Source Galaxy Exploration Manual pg. 145
Related Media: Back to the Future trilogy (films), Connie Willis’s Doomsday Book (novel), Doctor Who (TV series), Time Bandits (film)
The heroes of a time-travel story move through time, freely between the past and future. They might use a time machine of their own invention or naturally occurring temporal phenomena. The heroes could be confined to the timeline of a single world, but GMs and players ready for the creative challenge can install a time machine in a starship to travel through both time and space. Regardless, the PCs have adventures throughout history, fixing the timeline when it goes astray, pursuing and capturing temporal thieves or terrorists, and tracking down the occasional extinct creature for an eccentric collector. They might be dispatched into a given time through some kind of portal, through which they must return by a certain date; be equipped with personal time machines; or simply be castaways, leaping through time in a never-ending quest to get home. The PCs in such a story come from many different historical periods and can include everything from distant biological ancestors to androids from the far future.
In a time-travel campaign, a world’s attributes tend to change over centuries, so accord and technology typically begin low but increase over time, while religion and magic begin high but slowly diminish. In addition, there are flash points in history where attribute shifts occur, and these flash points can become the scene of adventure. For example, you might decide your setting began with chaos as the dominant alignment, but that something happened in the past that caused chaos to decline until lawful alignments became more common. Now, outside forces—perhaps rival time travelers or evil beings from another dimension—want to travel back to that critical moment and change it, so that chaos never wanes. The PCs discover this change when, suddenly, the world is transformed into a chaotic, lawless place. Now they must go back and fix history, or they’re sent back by an organization that monitors and protects the timestream. If your heroes are castaways adrift in time, they can land at these flash points by coincidence, though perhaps with a subtle, persistent hint that the PCs are just pawns of destiny and that time itself is using them to heal temporal wounds.
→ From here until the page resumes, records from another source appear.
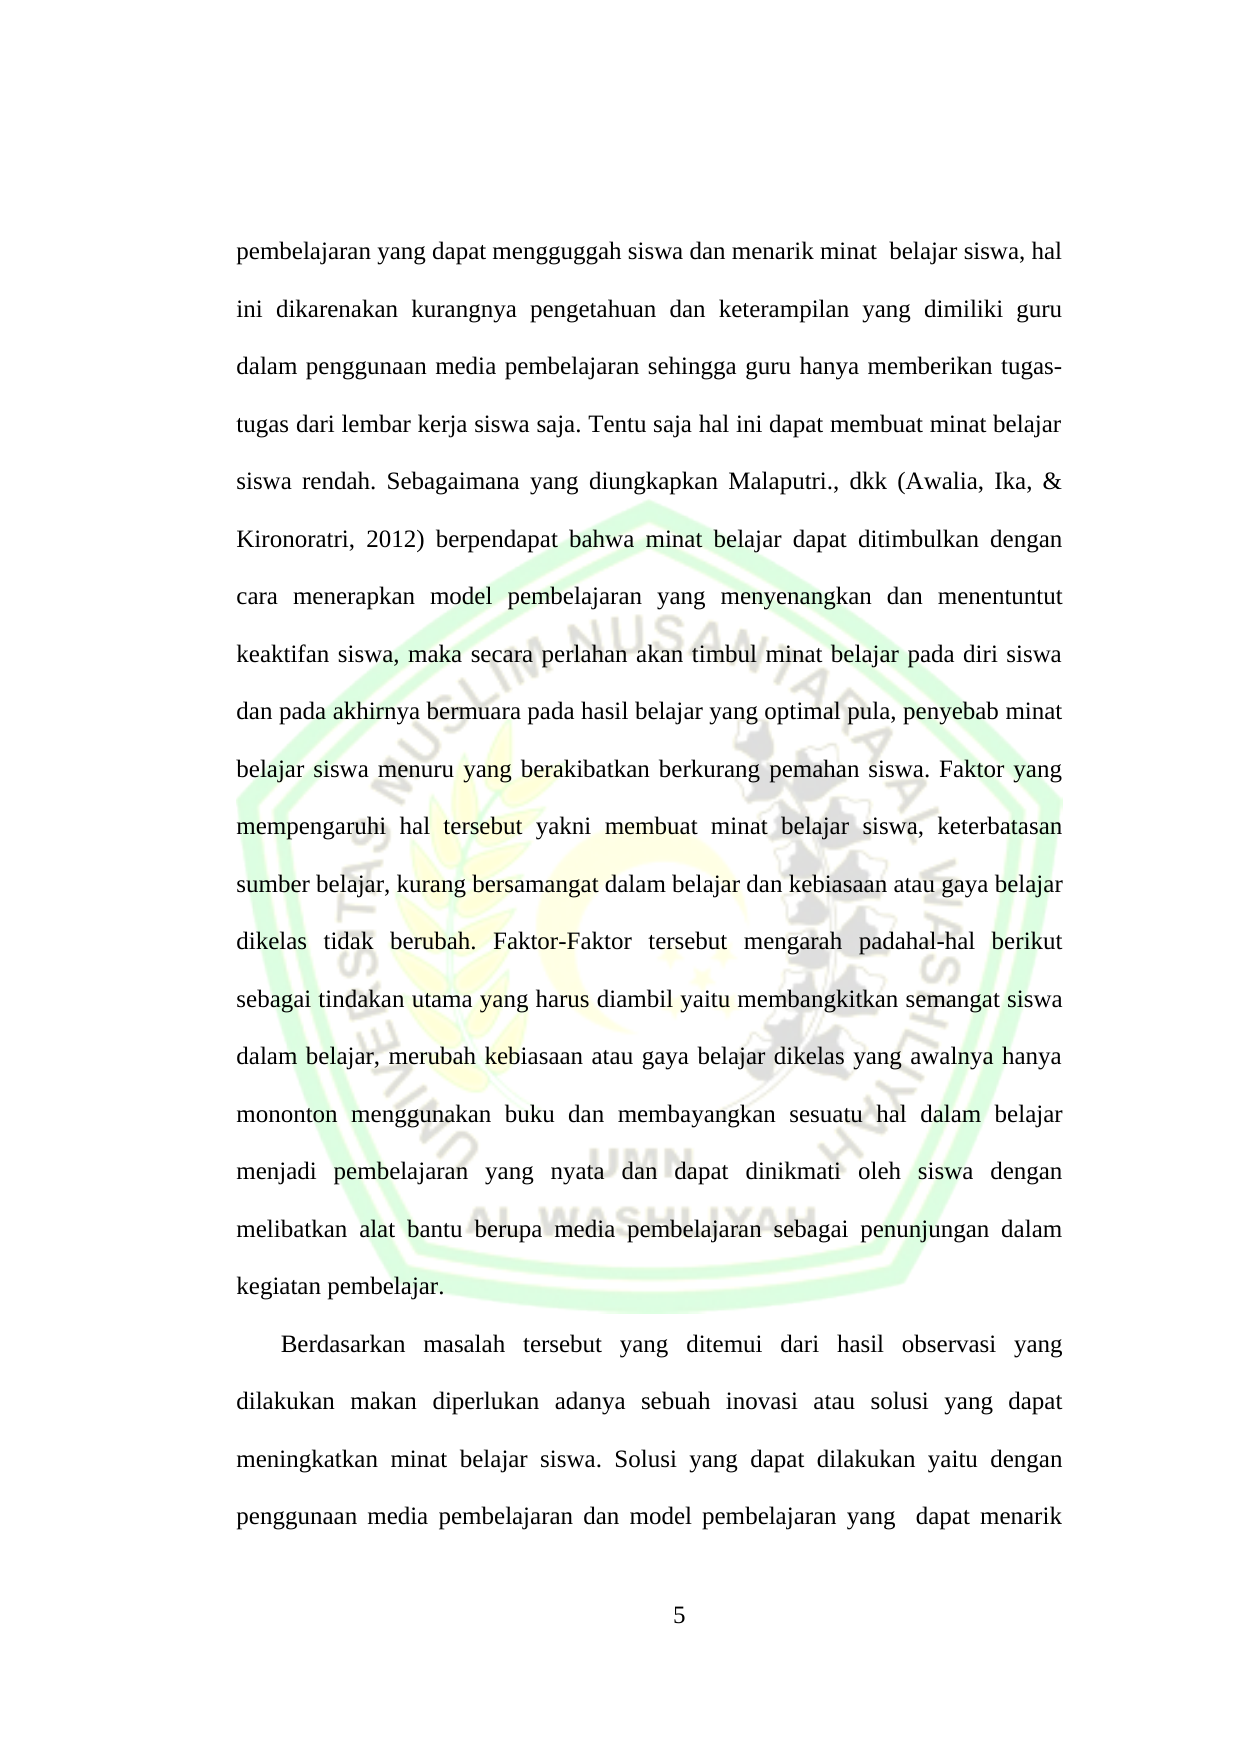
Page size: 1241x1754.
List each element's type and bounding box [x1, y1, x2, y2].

list [236, 236, 1063, 1300]
list [236, 1329, 1063, 1530]
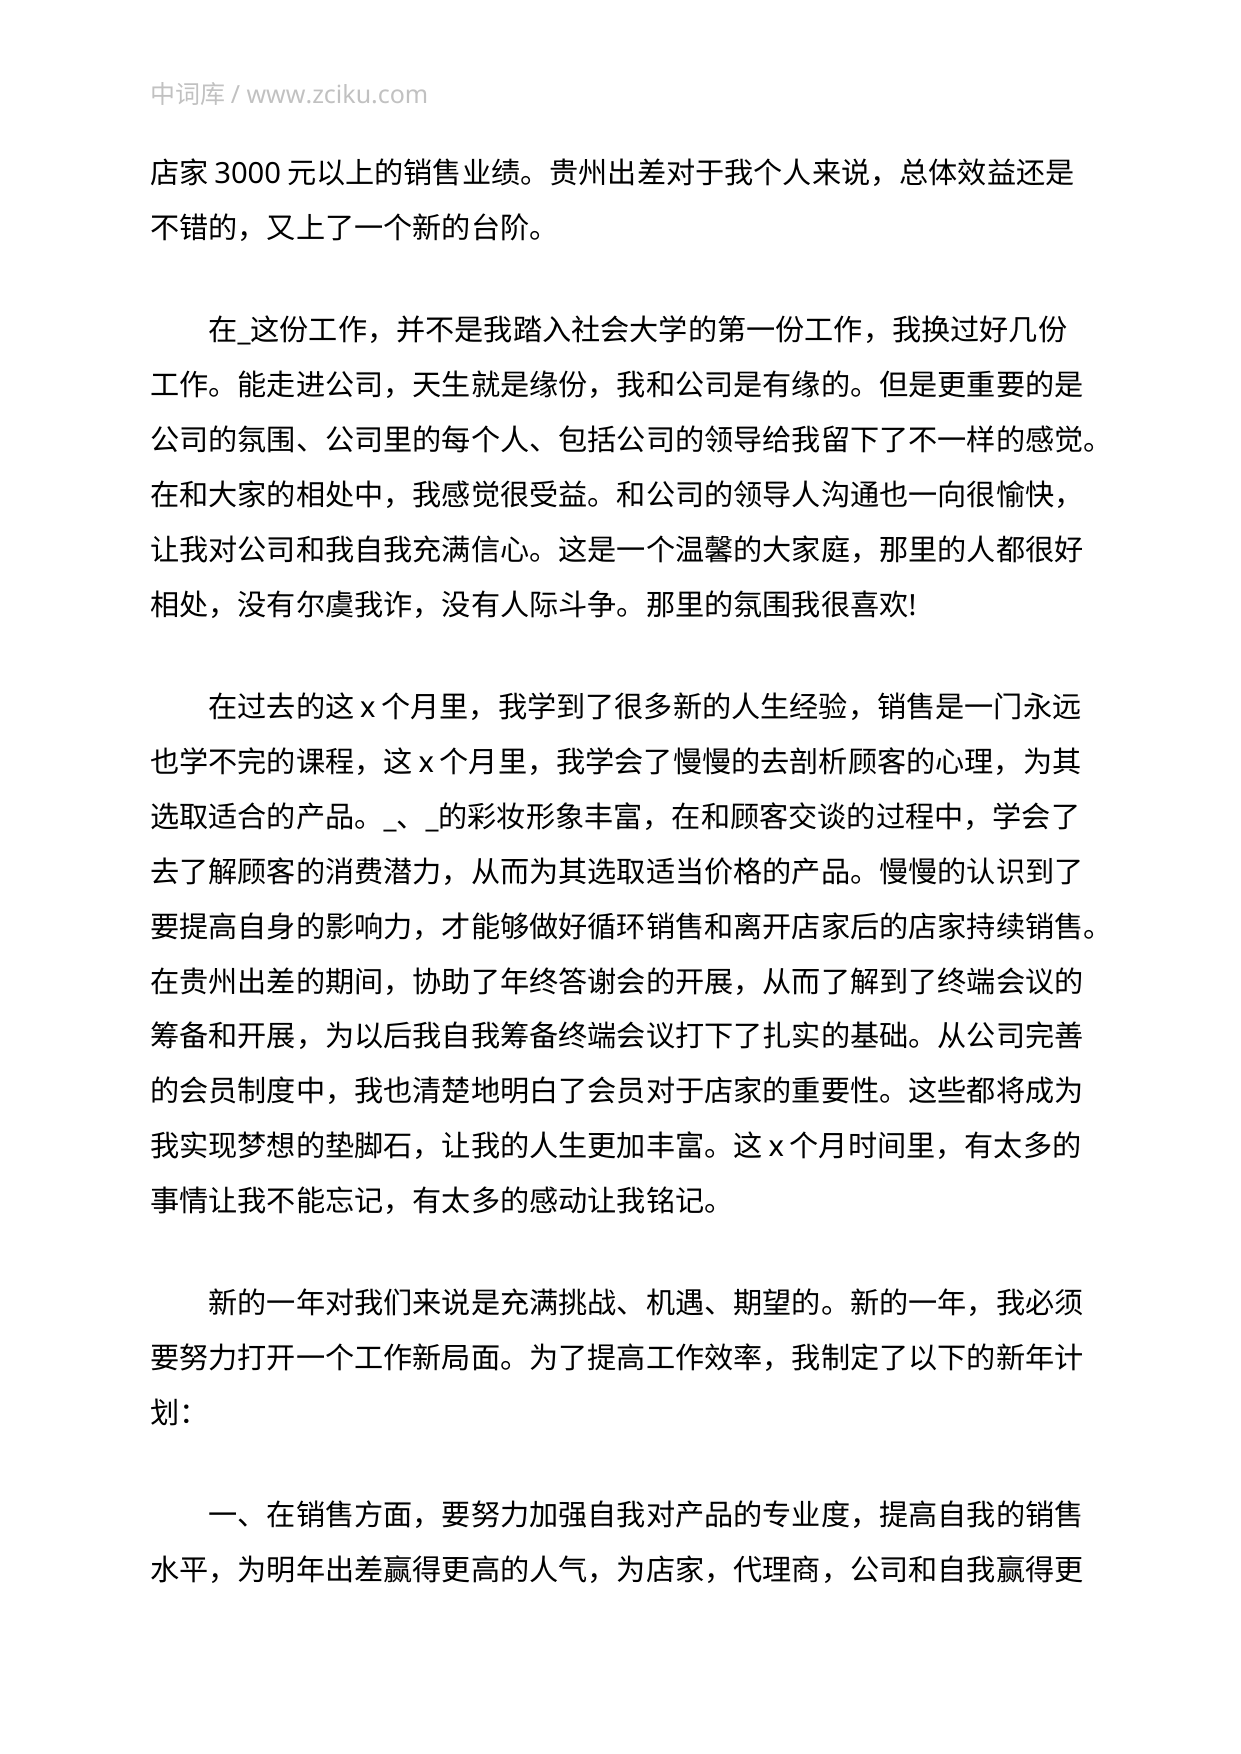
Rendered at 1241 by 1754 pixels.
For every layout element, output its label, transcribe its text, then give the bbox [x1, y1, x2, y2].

text 在_这份工作，并不是我踏入社会大学的第一份工作，我换过好几份工作。能走进公司，天生就是缘份，我和公司是有缘的。但是更重要的是公司的氛围、公司里的每个人、包括公司的领导给我留下了不一样的感觉。在和大家的相处中，我感觉很受益。和公司的领导人沟通也一向很愉快，让我对公司和我自我充满信心。这是一个温馨的大家庭，那里的人都很好相处，没有尔虞我诈，没有人际斗争。那里的氛围我很喜欢! [150, 307, 1090, 624]
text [150, 1491, 1090, 1588]
text 新的一年对我们来说是充满挑战、机遇、期望的。新的一年，我必须要努力打开一个工作新局面。为了提高工作效率，我制定了以下的新年计划： [150, 1279, 1090, 1432]
text 在过去的这x个月里，我学到了很多新的人生经验，销售是一门永远也学不完的课程，这x个月里，我学会了慢慢的去剖析顾客的心理，为其选取适合的产品。_、_的彩妆形象丰富，在和顾客交谈的过程中，学会了去了解顾客的消费潜力，从而为其选取适当价格的产品。慢慢的认识到了要提高自身的影响力，才能够做好循环销售和离开店家后的店家持续销售。在贵州出差的期间，协助了年终答谢会的开展，从而了解到了终端会议的筹备和开展，为以后我自我筹备终端会议打下了扎实的基础。从公司完善的会员制度中，我也清楚地明白了会员对于店家的重要性。这些都将成为我实现梦想的垫脚石，让我的人生更加丰富。这x个月时间里，有太多的事情让我不能忘记，有太多的感动让我铭记。 [150, 683, 1090, 1220]
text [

Use the biomes described in this book to represent how a place changes over time: forested environments slowly yield to urban ones, and prehistoric civilizations live in subterranean caves while those of the far future live in aerial biomes or in the void of space. The character options associated with each biome give you the tools to make the inhabitants of every time distinctive, including player characters who come from these far-flung time periods. The optional rules for tech categories (page 126) will help you represent technological progress over time in specific, concrete ways.
In another classic time-travel trope, PCs from the modern era (or the near future) are cast back in time with no way to return. Trapped in the past, they use their knowledge of history and science to change the world in ways both large and small. When the heroes in a time-travel game change history—or fail to prevent the changes enacted by their antagonists—they’ve created a parallel world; see the Parallel Worlds section (page 143) for more guidance on campaigns of this sort.